Digital Object Specifications
The HathiTrust repository was created according to the framework for Open Archival Information Systems (OAIS). Definitions from this framework are used in the discussion of specifications for Digital Objects (Archival Information Packages) below.
Definitions
- Archival Information Package (AIP) – The Information Package, consisting of the Content Information and the associated Preservation Description Information (PDI), which is preserved within HathiTrust.
- Submission Information Package (SIP) – The Information Package that is delivered to HathiTrust for use in the construction of one or more AIPs.
- Content Information – The set of information that is the original target of preservation. It is an Information Object comprised of its Content Data Object and its Representation Information.
- Content Data Object – the data object that, together with Representation Information, is the original target of preservation (in HathiTrust currently, page image files and associated OCR files and metadata)
- Representation Information – the information that maps a Data Object into more meaningful concepts (this includes at a very granular level standards such as Unicode and TIFF).
- Preservation Description Information – The information which is necessary for adequate preservation of the Content Information and which can be categorized as Provenance, Reference, Fixity, and Context information.
- Provenance Information – documents the history of the Content Information, including its creation, any alterations to its content or format over time, its chain of custody, any actions (such as media refreshment or migration) taken to preserve the Content Information, and the outcome of these actions.
- Reference Information – uniquely identifies the Content Information within HathiTrust (e.g., repository identifier), as well as in relation to entities and systems external to HathiTrust (e.g., OCLC number, ISBN, etc.).
- Fixity Information – validates the authenticity or integrity of the Content Information: for example, a check sum, a digital signature, or a digital watermark.
Specifications
Provenance, Reference, and Fixity Information for Content Information in HathiTrust are stored in one or more files conforming to the Metadata Encoding and Transmission Standard (METS). Digital objects or Archival Information Packages from all digitization sources include a “HathiTrust” METS file. AIPs from the Internet Archive and Google include an additional “Source” METS file. These two files are constituted as follows:
- A “Source” METS file is assembled from metadata provided to HathiTrust in the Submission Information Package, and contains information about the Content Information from the time of its creation to the time it enters the repository;
- A “HathiTrust” METS file is created on ingest and includes a subset of the Source METS file data, but is primarily a record of the object from the time it enters the repository forward. The Source METS is kept for preservation purposes only. The HathiTrust METS is used for both preservation and access purposes (i.e., in both the archival and dissemination information packages).

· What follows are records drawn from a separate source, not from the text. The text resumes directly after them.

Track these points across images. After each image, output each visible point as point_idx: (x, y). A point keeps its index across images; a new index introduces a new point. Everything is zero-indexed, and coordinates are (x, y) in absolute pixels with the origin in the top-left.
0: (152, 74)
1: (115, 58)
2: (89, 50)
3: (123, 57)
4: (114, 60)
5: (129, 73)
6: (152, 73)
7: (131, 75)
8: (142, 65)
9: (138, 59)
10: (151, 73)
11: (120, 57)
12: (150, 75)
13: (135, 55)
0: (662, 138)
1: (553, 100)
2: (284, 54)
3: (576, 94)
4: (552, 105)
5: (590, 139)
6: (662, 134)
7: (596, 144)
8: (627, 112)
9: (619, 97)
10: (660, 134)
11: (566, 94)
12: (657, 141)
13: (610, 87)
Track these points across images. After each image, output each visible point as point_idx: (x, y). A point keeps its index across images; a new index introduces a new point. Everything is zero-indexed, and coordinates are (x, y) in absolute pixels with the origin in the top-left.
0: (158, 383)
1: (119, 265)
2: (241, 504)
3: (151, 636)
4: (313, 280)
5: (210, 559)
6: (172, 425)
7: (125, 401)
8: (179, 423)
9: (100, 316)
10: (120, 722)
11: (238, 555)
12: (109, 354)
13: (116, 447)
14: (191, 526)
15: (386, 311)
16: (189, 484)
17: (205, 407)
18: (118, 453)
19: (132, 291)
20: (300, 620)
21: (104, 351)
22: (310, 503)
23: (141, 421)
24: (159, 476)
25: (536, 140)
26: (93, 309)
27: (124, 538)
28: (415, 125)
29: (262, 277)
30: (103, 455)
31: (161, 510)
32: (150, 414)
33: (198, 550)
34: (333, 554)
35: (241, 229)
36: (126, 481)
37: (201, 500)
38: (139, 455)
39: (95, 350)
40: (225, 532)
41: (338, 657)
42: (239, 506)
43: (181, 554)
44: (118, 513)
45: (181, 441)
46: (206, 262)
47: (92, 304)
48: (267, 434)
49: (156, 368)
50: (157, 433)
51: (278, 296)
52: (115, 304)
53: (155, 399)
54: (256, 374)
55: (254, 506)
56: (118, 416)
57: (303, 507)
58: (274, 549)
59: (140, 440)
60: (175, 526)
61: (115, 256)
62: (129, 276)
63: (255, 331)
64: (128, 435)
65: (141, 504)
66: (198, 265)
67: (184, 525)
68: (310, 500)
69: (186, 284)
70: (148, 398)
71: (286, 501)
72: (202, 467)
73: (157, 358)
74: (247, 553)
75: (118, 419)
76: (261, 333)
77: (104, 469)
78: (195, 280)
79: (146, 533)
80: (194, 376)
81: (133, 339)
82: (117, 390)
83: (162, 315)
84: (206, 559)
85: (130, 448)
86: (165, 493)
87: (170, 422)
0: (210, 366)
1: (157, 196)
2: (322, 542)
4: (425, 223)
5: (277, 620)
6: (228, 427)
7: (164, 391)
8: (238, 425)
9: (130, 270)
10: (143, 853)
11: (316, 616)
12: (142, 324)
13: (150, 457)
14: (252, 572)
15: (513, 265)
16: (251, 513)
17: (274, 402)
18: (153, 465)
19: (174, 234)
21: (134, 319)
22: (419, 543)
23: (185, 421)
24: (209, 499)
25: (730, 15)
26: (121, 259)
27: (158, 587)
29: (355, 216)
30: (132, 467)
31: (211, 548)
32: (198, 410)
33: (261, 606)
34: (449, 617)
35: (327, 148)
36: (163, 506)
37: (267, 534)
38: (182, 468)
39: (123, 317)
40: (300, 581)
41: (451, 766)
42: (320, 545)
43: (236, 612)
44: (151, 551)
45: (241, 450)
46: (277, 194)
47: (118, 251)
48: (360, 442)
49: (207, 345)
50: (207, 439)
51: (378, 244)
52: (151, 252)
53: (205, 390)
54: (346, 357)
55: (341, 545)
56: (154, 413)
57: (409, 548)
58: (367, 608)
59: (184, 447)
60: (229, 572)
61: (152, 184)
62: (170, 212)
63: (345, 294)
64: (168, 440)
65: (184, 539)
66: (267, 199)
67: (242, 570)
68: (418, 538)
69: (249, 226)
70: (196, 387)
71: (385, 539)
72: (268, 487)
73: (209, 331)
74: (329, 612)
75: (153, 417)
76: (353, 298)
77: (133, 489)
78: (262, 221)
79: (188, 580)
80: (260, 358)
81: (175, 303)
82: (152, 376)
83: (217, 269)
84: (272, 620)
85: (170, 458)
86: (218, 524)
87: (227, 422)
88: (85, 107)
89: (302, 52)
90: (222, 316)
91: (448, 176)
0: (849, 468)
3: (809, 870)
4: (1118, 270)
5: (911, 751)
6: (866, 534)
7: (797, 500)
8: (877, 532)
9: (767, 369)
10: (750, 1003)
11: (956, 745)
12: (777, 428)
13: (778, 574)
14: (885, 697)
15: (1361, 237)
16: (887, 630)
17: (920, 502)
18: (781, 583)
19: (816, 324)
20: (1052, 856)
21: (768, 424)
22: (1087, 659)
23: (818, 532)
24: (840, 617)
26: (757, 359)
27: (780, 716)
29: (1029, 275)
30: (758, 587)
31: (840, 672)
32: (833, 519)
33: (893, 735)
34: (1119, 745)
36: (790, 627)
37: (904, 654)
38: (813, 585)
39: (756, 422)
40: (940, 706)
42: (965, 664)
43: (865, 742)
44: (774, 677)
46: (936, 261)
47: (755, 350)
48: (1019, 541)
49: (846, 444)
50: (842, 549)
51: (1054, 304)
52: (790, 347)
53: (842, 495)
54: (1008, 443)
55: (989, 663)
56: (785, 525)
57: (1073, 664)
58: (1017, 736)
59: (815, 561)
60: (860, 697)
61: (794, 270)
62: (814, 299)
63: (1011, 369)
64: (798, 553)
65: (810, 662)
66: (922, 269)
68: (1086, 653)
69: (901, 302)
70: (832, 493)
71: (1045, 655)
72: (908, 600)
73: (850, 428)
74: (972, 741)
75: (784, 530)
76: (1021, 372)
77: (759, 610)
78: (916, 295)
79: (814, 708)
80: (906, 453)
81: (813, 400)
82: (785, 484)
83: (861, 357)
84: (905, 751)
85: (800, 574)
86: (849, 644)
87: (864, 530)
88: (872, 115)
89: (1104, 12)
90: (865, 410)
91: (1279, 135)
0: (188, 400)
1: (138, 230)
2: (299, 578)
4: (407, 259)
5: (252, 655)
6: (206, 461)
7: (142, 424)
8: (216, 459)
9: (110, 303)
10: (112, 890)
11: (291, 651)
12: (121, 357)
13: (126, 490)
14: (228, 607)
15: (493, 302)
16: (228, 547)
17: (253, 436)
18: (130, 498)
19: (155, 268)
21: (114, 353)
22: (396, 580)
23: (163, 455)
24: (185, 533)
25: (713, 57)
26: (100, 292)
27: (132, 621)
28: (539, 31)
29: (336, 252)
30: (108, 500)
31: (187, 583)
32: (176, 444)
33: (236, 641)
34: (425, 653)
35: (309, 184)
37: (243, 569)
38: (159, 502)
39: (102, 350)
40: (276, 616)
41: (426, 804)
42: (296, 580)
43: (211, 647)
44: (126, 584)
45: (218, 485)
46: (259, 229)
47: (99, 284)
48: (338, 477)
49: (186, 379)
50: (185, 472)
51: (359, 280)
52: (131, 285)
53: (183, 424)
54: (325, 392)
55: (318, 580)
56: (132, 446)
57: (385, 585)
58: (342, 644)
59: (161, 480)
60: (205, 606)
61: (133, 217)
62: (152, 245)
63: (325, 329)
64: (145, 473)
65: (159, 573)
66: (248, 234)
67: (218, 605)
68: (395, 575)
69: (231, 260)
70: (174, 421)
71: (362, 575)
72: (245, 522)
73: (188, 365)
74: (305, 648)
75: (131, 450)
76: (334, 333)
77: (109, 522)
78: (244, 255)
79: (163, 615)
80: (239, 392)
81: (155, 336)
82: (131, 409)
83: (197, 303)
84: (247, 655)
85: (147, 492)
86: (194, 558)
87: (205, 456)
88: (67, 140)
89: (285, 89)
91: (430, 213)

Preservation information included in the METS file is recorded using Preservation Metadata Implementation Strategies (PREMIS).
HathiTrust has defined a METS profile for the Google-digitized content archived in the repository, and had defined a generalized policy and specification framework for book and journal content (including image header metadata, resolution, identifiers, etc.). This is available at Contribute Content). The METS profile for Google-digitized content is given below, along with a summary of its structure. Examples of Google and Internet Archive “Source” and “HathiTrust” METS follow.
The PREMIS implementation used for most volumes in the repository is PREMIS 1.0, though the implementation used for the more recently added Internet Archive-digitized volumes is PREMIS 2.0. A description of HathiTrust’s PREMIS 1.0 usage is provided; a description of PREMIS 2.0 is forthcoming. HathiTrust plans to migrate preservation information for all content to PREMIS 2.0 in the near future.